I’ve often been accused of being a little too optimistic, too naive, or too pollyanna-ish. Personally I don’t see a problem with that, since the alternative is to be a pessimistic jerk. It doesn’t take any more effort to treat someone with respect.
I watched Mr. Rogers with my kids — and sometimes alone in my hotel room when I was traveling and away from them — and decided to model my own personal branding mission based on what Mr. Rogers taught me when I was a kid, and what he was teaching my own kids.
But everything I need to know about personal branding, I learned from Mr. Rogers.
You Are Special
Leo “the hug doctor” Buscaglia once said that you should treat everyone like they’re hurting, because they probably are. Mr. Rogers said he tried to treat everyone as if they were lovable and wanted to be loved. My goal is to treat everyone as someone special, because 1) they are, and 2) I will never know who will become someone significant later in my life.
My whole career growth in the last few years can all be traced back to one friend I met over 17 years ago, and lost track of. We met each other again six years ago, and that chance discovery online resulted in me moving down to Indianapolis in 2006, and eventually becoming a business owner. If I had written Darrin off, or never treated him as someone special, I might never have ended up in Indianapolis.
It’s YOU I Like
“It’s not the clothes you wear, it’s not the way you do your hair.” I like you, not for what you can do for me, but for the person you are. I don’t care what you do for a living, I don’t care how much money you have. Remember, you are special. Not your job, not your clothes, not your car. I couldn’t care less what you do, wear, or drive.

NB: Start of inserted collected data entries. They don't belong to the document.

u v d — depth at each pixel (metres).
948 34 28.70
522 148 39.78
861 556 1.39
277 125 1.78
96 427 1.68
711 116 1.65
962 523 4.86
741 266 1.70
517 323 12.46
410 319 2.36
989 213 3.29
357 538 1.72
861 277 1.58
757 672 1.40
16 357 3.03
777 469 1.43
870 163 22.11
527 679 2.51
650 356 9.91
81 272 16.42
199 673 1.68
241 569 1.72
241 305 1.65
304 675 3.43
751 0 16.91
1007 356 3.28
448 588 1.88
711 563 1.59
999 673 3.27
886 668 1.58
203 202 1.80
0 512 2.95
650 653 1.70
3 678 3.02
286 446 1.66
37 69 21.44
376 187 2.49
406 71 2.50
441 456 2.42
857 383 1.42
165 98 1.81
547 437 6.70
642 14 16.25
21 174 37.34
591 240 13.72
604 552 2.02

Won’t You Be My Neighbor? (It’s a Beautiful Day in the Neighborhood)
I love community. I love the sense of community I get with people in my town, people in my favorite neighborhood, people in my industry, even people in my online networks. And I’ll reach out to as many people as I can in those different communities to help that network grow. I’ll even bring people from one community to another.
I meet with people in my industry at my favorite coffee shop in my favorite neighborhood. I invite people from my town to industry events. By cross-pollinating these communities, I can create one big network of awesomeness.
There Are Many Ways to Say I Love You
I’ve been listening to The Go-Giver on CD lately, and I’m getting ready to listen to Linchpin a second time. Listening to these two books, I’m reminded that my success doesn’t come from taking from others, it comes from serving them. The more I can do for people, the more that will be visited back upon me. We talk about this idea quite a bit in Branding Yourself, where we discuss the idea of Givers Gain. Givers Gain says you earn more by giving more. I can say “I Love You” by serving you in the ways that you need. Getting you to give me something doesn’t say “I love you,” it says “I see you as a means to an end.”
You’ve Got to Do It
Social media is not one of those quick fixes, no matter how much we want it to be. You can’t write one blog post, send one tweet, or like one page to find success. You need to do it over and over again. And when you’re tired of doing it, you need to do it some more.
Any kid who grew up watching Mr. Rogers is going to remember these songs and the lessons he taught us. But just because we grew up doesn’t mean these lessons are any less important. If you want to make a difference in someone else’s life, and your own, try treating people like they’re special, like you like them just for them. Invite them to be a part of your community. Show them some love. And stick with it, doing it again and again.
You’ll love the end results, and if you don’t get there, that’s okay. I’m proud of you.